With cloud computing becoming an increasingly important element of the IT function of most organizations, leading academics from The Outsourcing Unit, Department of Management at the London School of Economics and Political Science, undertook research to review the key features of cloud computing and its likely near-term and longer-term development trends.
The research was undertaken from late 2010 into 2011, including a survey of more than 1,035 business and IT executives and more than 35 interviews with key international players in the cloud computing ecosystem including cloud providers, system integrators and users of cloud services.
Accenture was the principal sponsor of this research effort.
The research has been organized into five key areas that emerged as highly significant.
Paper 1: Promise—Provides a commentary on the likely size and direction of the technological changes implicated by cloud, and analyzes their appeal for both service providers and business executives.
Paper 2: Challenges—Examines the perceived and real challenges cloud represents for business, IT and supplier executives. Different stakeholders weight the risks and challenges differently, and the authors provide a detailed assessment of what the significant challenges are, and what can be done about them. The emerging challenges include security and legal risks, defining the relationship, the lock-in dilemma and managing in the cloud.
Paper 3: Impacts—Details the meaning of cloud for IT suppliers, IT functions and businesses and separates near- and long-term impacts. It documents the drivers of near-term developments and assesses their significance as well as the long-term impacts for a range of sectors, the supply industry, and customers and users of cloud. A particular focus is the three areas of impact: service performance, cloud as a business service and radical changes in the supply industry.
Paper 4: Innovation—The authors describe potential innovations, including a detailed picture of moves we are already witnessing toward a cloud-enabled, agile, “ambidextrous,” organizational form—what they call the cloud corporation.

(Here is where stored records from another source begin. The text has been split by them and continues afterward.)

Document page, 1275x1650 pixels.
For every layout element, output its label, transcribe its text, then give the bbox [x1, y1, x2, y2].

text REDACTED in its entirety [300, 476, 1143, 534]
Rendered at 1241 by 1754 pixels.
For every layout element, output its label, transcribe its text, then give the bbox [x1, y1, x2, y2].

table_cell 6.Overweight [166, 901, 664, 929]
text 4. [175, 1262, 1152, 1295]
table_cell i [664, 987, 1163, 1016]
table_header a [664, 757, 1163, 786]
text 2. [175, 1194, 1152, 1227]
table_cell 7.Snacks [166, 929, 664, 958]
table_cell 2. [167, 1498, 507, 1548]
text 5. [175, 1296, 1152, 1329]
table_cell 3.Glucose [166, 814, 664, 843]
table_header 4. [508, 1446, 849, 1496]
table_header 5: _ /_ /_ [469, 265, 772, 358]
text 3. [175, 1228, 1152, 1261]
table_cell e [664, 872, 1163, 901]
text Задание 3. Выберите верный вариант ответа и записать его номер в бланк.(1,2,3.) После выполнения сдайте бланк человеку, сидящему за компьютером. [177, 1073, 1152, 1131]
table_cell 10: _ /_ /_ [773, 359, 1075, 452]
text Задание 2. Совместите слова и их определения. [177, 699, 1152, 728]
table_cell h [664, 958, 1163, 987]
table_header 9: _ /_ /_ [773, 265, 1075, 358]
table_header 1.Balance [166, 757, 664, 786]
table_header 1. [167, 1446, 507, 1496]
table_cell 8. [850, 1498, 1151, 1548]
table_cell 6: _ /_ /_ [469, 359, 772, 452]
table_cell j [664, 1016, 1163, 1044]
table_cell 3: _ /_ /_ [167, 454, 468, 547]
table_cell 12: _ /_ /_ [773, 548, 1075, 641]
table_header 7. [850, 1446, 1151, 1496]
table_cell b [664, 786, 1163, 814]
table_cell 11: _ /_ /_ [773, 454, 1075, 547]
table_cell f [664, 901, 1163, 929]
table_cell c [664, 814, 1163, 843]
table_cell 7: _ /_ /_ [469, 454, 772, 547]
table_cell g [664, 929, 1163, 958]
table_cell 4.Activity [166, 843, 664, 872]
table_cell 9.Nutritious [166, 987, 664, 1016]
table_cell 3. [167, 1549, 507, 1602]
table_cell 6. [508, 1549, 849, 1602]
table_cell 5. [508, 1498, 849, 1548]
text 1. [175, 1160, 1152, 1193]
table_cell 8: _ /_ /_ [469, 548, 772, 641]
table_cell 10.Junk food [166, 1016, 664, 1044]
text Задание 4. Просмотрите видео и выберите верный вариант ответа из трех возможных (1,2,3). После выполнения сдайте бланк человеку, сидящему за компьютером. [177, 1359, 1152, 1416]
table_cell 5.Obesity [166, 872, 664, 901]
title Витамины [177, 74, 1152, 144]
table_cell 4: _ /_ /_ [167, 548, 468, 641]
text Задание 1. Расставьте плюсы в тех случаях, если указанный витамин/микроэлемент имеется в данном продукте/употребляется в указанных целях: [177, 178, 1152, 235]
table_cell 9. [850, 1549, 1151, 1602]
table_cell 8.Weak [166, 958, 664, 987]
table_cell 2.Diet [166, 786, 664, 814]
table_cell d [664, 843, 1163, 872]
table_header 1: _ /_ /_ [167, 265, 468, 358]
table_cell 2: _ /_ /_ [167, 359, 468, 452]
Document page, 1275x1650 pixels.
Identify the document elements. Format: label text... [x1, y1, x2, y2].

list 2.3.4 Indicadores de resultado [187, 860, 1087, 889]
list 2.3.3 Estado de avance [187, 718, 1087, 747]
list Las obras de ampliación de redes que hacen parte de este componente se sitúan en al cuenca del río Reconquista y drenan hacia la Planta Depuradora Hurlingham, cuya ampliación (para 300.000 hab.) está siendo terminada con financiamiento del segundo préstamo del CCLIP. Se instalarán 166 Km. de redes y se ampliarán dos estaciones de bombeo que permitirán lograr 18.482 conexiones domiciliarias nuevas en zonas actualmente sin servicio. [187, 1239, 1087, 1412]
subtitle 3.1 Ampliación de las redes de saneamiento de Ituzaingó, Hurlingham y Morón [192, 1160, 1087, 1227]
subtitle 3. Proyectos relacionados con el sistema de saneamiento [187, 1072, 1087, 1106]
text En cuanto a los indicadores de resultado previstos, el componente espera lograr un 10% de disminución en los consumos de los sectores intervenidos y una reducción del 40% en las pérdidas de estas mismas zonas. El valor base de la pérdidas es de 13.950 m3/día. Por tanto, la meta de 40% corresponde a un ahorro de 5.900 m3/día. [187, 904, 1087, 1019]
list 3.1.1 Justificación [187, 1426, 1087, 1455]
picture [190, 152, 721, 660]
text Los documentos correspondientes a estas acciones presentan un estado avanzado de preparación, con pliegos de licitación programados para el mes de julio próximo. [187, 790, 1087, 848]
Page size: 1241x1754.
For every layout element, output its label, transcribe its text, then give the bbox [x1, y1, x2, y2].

Paper 5: Management—Closely examines the management issues raised by cloud. Cloud technologies have far-reaching implications for client and supplier skills and capabilities, and also for the roles of senior executives and business managers in harnessing the potential of cloud for future business advantage. The paper concludes with a detailed assessment of the management capabilities required to give meaning to the radical possibilities inherent in cloud technologies.